PROVIDED RECORDS ->
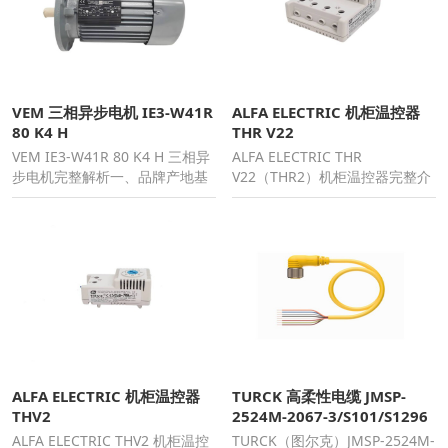
VEM 三相异步电机 IE3-W41R
ALFA ELECTRIC 机柜温控器
80 K4 H
THR V22
VEM IE3-W41R 80 K4 H 三相异
ALFA ELECTRIC THR
步电机完整解析一、品牌产地基
V22（THR2）机柜温控器完整介
础信息品牌：VEM
绍一、基础参数表格项目规格
ALFA ELECTRIC 机柜温控器
TURCK 高柔性电缆 JMSP-
THV2
2524M-2067-3/S101/S1296
ALFA ELECTRIC THV2 机柜温控
TURCK（图尔克）JMSP-2524M-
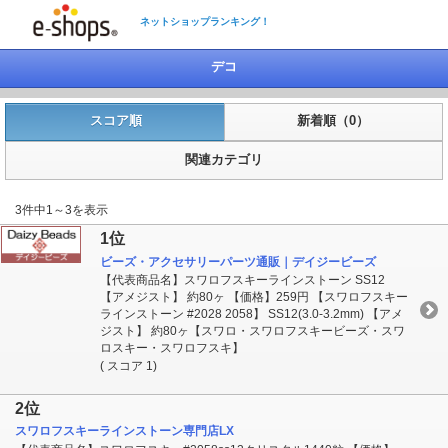
ネットショップランキング！
デコ
スコア順
新着順（0）
関連カテゴリ
3件中1～3を表示
1位
ビーズ・アクセサリーパーツ通販｜デイジービーズ
【代表商品名】スワロフスキーラインストーン SS12
【アメジスト】 約80ヶ 【価格】259円 【スワロフスキー
ラインストーン #2028 2058】 SS12(3.0-3.2mm) 【アメ
ジスト】 約80ヶ【スワロ・スワロフスキービーズ・スワ
ロスキー・スワロフスキ】
( スコア 1)
2位
スワロフスキーラインストーン専門店LX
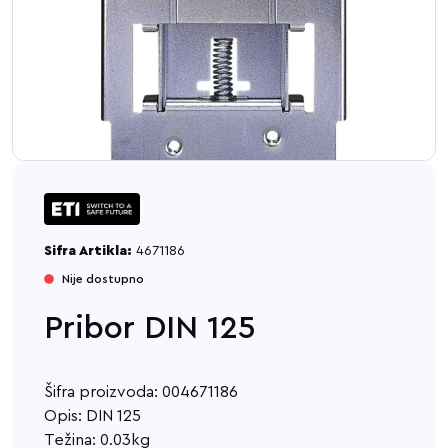
Sifra Artikla:
4671186
Nije dostupno
Pribor DIN 125
Šifra proizvoda: 004671186
Opis: DIN 125
Težina: 0.03kg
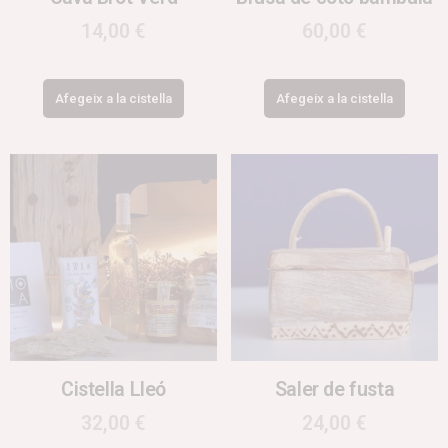
14,00
€
60,00
€
Afegeix a la cistella
Afegeix a la cistella
Cistella Lleó
Saler de fusta
32,00
€
24,00
€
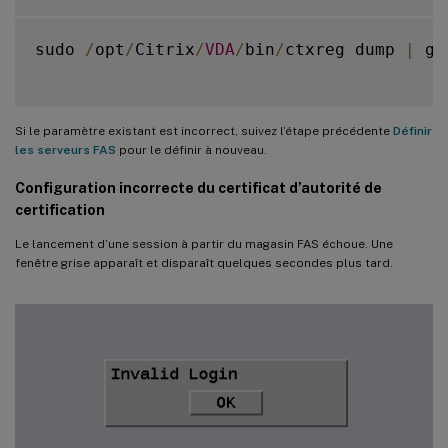
sudo 
/
opt
/
Citrix
/
VDA
/
bin
/
ctxreg dump 
|
 gr
Si le paramètre existant est incorrect, suivez l’étape précédente
Définir
les serveurs FAS
pour le définir à nouveau.
Configuration incorrecte du certificat d’autorité de
certification
Le lancement d’une session à partir du magasin FAS échoue. Une
fenêtre grise apparaît et disparaît quelques secondes plus tard.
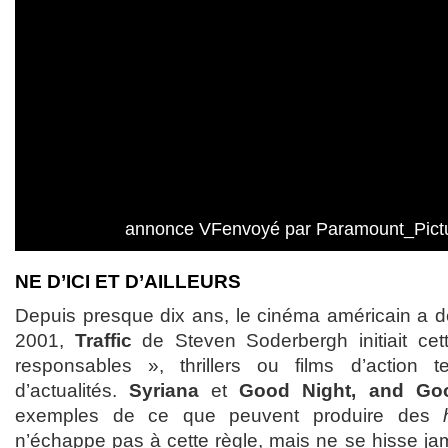
annonce VFenvoyé par Paramount_Pict
NE D’ICI ET D’AILLEURS
Depuis presque dix ans, le cinéma américain a de
2001,
Traffic
de Steven Soderbergh initiait cet
responsables », thrillers ou films d’action te
d’actualités.
Syriana
et
Good Night, and Go
exemples de ce que peuvent produire des
n’échappe pas à cette règle, mais ne se hisse ja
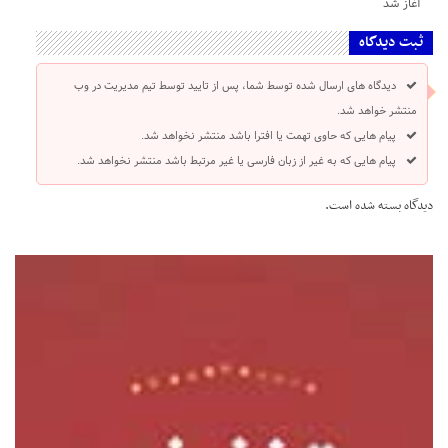
آغاز شد
ثبت دیدگاه
دیدگاه های ارسال شده توسط شما، پس از تایید توسط تیم مدیریت در وب
منتشر خواهد شد.
پیام هایی که حاوی تهمت یا افترا باشد منتشر نخواهد شد.
پیام هایی که به غیر از زبان فارسی یا غیر مرتبط باشد منتشر نخواهد شد.
دیدگاه بسته شده است.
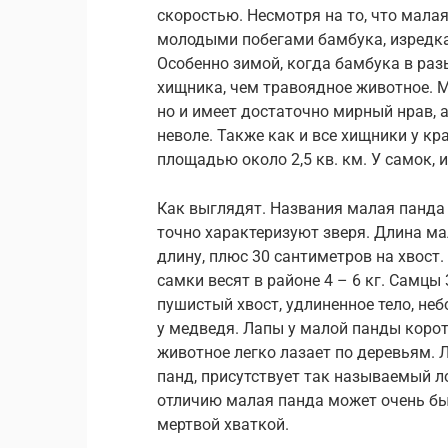
скоростью. Несмотря на то, что малая
молодыми побегами бамбука, изредка
Особенно зимой, когда бамбука в ра
хищника, чем травоядное животное. М
но и имеет достаточно мирный нрав, 
неволе. Также как и все хищники у кр
площадью около 2,5 кв. км. У самок, и
Как выглядят. Названия малая панда 
точно характеризуют зверя. Длина ма
длину, плюс 30 сантиметров на хвост
самки весят в районе 4 – 6 кг. Самцы 
пушистый хвост, удлиненное тело, н
у медведя. Лапы у малой панды коротк
животное легко лазает по деревьям. 
панд, присутствует так называемый л
отличию малая панда может очень быс
мертвой хваткой.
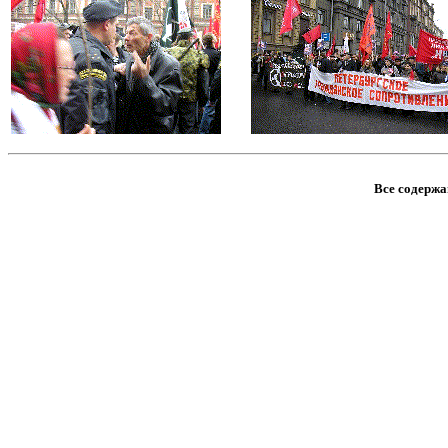
Все содержан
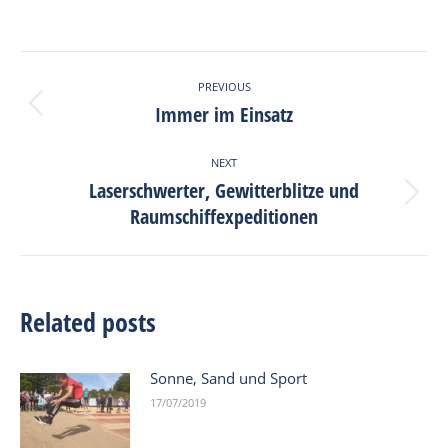
on
on
on
on
Facebook
X
Pinterest
LinkedIn
Post
PREVIOUS
navigation
Immer im Einsatz
Previous
post:
NEXT
Laserschwerter, Gewitterblitze und
Next
Raumschiffexpeditionen
post:
Related posts
Sonne, Sand und Sport
17/07/2019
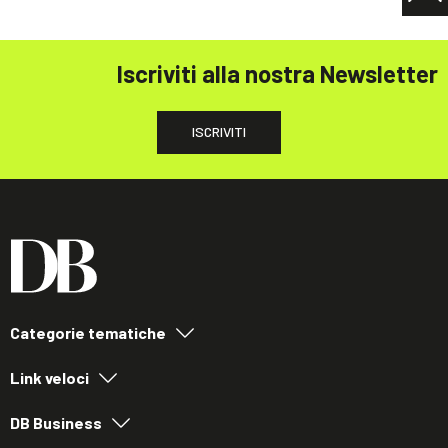
Iscriviti alla nostra Newsletter
ISCRIVITI
Categorie tematiche
Link veloci
DB Business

WHAT IS REQUIRED -> Reproduce every line of text read from the items above, without alteration and in the order shown. Leave out the pictures.

RESULT FOR THIS TASK ->
VEM 三相异步电机 IE3-W41R
ALFA ELECTRIC 机柜温控器
80 K4 H
THR V22
VEM IE3-W41R 80 K4 H 三相异
ALFA ELECTRIC THR
步电机完整解析一、品牌产地基
V22（THR2）机柜温控器完整介
础信息品牌：VEM
绍一、基础参数表格项目规格
ALFA ELECTRIC 机柜温控器
TURCK 高柔性电缆 JMSP-
THV2
2524M-2067-3/S101/S1296
ALFA ELECTRIC THV2 机柜温控
TURCK（图尔克）JMSP-2524M-
ネットショップランキング！
デコ
スコア順
新着順（0）
関連カテゴリ
3件中1～3を表示
1位
ビーズ・アクセサリーパーツ通販｜デイジービーズ
【代表商品名】スワロフスキーラインストーン SS12
【アメジスト】 約80ヶ 【価格】259円 【スワロフスキー
ラインストーン #2028 2058】 SS12(3.0-3.2mm) 【アメ
ジスト】 約80ヶ【スワロ・スワロフスキービーズ・スワ
ロスキー・スワロフスキ】
( スコア 1)
2位
スワロフスキーラインストーン専門店LX
Sifra Artikla:
4671186
Nije dostupno
Pribor DIN 125
Šifra proizvoda: 004671186
Opis: DIN 125
Težina: 0.03kg
14,00
€
60,00
€
Afegeix a la cistella
Afegeix a la cistella
Cistella Lleó
Saler de fusta
32,00
€
24,00
€
sudo 
/
opt
/
Citrix
/
VDA
/
bin
/
ctxreg dump 
|
 gr
Si le paramètre existant est incorrect, suivez l’étape précédente
Définir
les serveurs FAS
pour le définir à nouveau.
Configuration incorrecte du certificat d’autorité de
certification
Le lancement d’une session à partir du magasin FAS échoue. Une
fenêtre grise apparaît et disparaît quelques secondes plus tard.
annonce VFenvoyé par Paramount_Pict
NE D’ICI ET D’AILLEURS
Depuis presque dix ans, le cinéma américain a de
2001,
Traffic
de Steven Soderbergh initiait cet
responsables », thrillers ou films d’action te
d’actualités.
Syriana
et
Good Night, and Go
exemples de ce que peuvent produire des
n’échappe pas à cette règle, mais ne se hisse ja
آغاز شد
ثبت دیدگاه
دیدگاه های ارسال شده توسط شما، پس از تایید توسط تیم مدیریت در وب
منتشر خواهد شد.
پیام هایی که حاوی تهمت یا افترا باشد منتشر نخواهد شد.
پیام هایی که به غیر از زبان فارسی یا غیر مرتبط باشد منتشر نخواهد شد.
دیدگاه بسته شده است.
скоростью. Несмотря на то, что малая
молодыми побегами бамбука, изредка
Особенно зимой, когда бамбука в ра
хищника, чем травоядное животное. М
но и имеет достаточно мирный нрав, 
неволе. Также как и все хищники у кр
площадью около 2,5 кв. км. У самок, и
Как выглядят. Названия малая панда 
точно характеризуют зверя. Длина ма
длину, плюс 30 сантиметров на хвост
самки весят в районе 4 – 6 кг. Самцы 
пушистый хвост, удлиненное тело, н
у медведя. Лапы у малой панды коротк
животное легко лазает по деревьям. 
панд, присутствует так называемый л
отличию малая панда может очень быс
мертвой хваткой.
Все содержан
on
on
on
on
Facebook
X
Pinterest
LinkedIn
Post
PREVIOUS
navigation
Immer im Einsatz
Previous
post:
NEXT
Laserschwerter, Gewitterblitze und
Next
Raumschiffexpeditionen
post:
Related posts
Sonne, Sand und Sport
17/07/2019
Iscriviti alla nostra Newsletter
ISCRIVITI
Categorie tematiche
Link veloci
DB Business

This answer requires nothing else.